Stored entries
<<<<

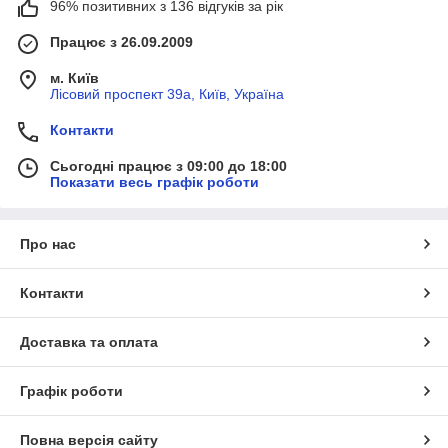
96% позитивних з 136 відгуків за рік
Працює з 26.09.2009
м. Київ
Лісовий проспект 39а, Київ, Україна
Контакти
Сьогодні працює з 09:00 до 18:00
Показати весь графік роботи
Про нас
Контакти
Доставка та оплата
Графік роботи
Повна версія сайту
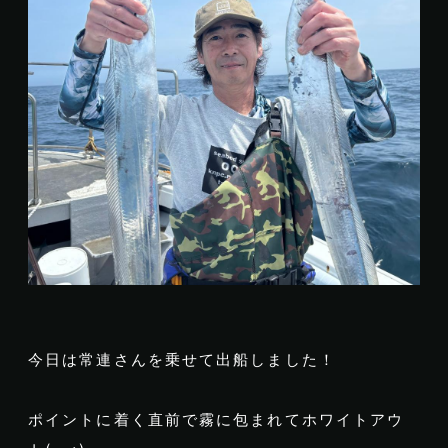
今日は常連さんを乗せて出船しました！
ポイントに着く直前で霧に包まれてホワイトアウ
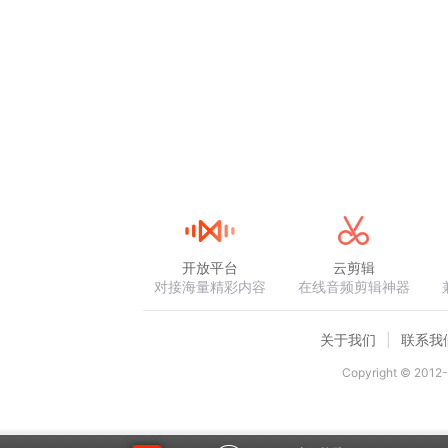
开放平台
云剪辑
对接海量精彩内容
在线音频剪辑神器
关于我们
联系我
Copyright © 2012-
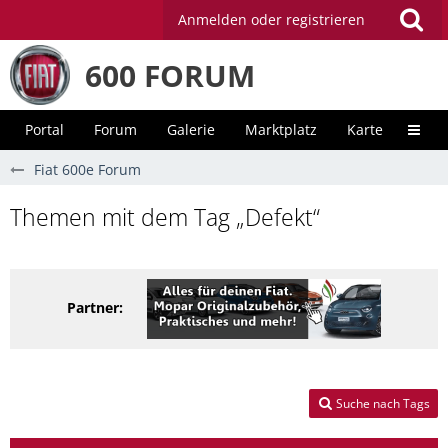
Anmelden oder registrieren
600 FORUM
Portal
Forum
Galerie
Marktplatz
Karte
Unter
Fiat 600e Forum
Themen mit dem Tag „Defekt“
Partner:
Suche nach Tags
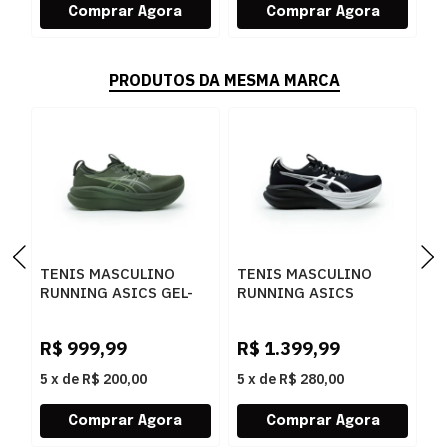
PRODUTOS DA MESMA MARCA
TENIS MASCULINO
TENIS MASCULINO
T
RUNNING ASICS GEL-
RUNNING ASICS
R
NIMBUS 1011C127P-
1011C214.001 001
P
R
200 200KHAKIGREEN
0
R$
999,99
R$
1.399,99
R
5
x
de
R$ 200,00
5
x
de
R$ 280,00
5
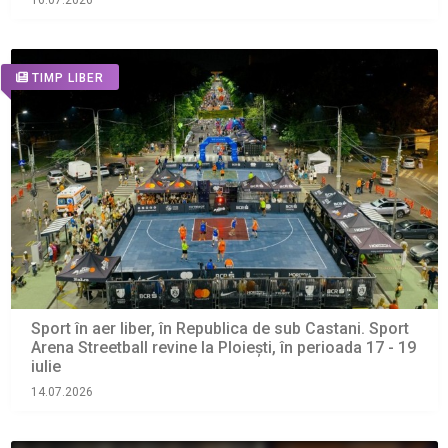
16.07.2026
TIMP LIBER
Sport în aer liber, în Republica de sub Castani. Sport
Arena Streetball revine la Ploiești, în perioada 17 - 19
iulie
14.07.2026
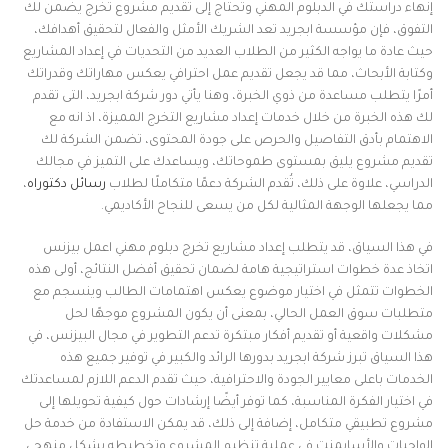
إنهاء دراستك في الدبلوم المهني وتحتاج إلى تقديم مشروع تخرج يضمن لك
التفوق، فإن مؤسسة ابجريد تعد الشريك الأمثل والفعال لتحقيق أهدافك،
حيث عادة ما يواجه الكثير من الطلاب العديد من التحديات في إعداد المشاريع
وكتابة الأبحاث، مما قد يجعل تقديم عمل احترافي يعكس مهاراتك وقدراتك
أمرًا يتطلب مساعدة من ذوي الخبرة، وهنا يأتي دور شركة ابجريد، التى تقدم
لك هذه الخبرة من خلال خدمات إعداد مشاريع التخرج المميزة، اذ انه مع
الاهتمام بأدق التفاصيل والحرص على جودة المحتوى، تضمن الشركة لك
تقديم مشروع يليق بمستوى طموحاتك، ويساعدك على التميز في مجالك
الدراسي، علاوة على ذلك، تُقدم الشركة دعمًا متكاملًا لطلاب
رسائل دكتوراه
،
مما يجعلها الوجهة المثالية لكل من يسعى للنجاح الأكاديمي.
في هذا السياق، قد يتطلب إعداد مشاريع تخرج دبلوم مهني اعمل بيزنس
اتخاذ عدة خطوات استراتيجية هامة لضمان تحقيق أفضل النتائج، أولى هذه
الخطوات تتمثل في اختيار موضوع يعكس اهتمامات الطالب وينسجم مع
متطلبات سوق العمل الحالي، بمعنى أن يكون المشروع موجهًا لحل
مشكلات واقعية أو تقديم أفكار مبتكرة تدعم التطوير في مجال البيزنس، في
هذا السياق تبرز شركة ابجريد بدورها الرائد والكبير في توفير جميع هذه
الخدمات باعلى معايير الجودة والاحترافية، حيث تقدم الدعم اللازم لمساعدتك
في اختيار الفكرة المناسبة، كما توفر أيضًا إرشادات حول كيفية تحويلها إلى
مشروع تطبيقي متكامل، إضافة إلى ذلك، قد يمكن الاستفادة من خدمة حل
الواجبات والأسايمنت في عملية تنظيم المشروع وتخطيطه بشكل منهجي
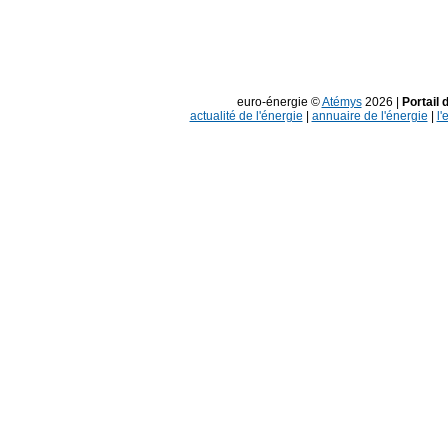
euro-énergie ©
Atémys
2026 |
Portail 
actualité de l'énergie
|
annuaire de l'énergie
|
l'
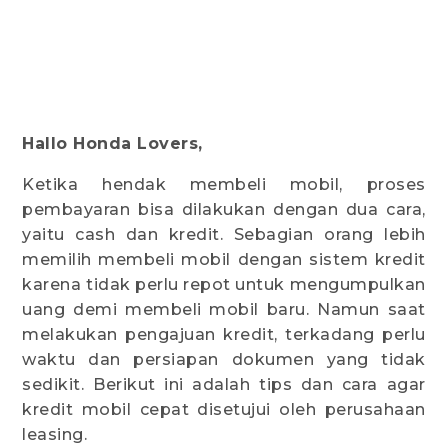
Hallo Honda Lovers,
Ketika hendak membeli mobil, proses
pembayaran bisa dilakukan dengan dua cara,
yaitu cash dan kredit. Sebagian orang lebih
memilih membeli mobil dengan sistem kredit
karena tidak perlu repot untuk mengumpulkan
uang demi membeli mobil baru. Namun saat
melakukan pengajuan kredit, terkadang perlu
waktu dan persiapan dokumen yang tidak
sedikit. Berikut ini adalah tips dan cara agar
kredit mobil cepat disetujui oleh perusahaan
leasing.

>>>>

**Your assignment**
Look through the data above for the string "Київ" and copy every line where it appears.

**Final answer**
м. Київ
Лісовий проспект 39а, Київ, Україна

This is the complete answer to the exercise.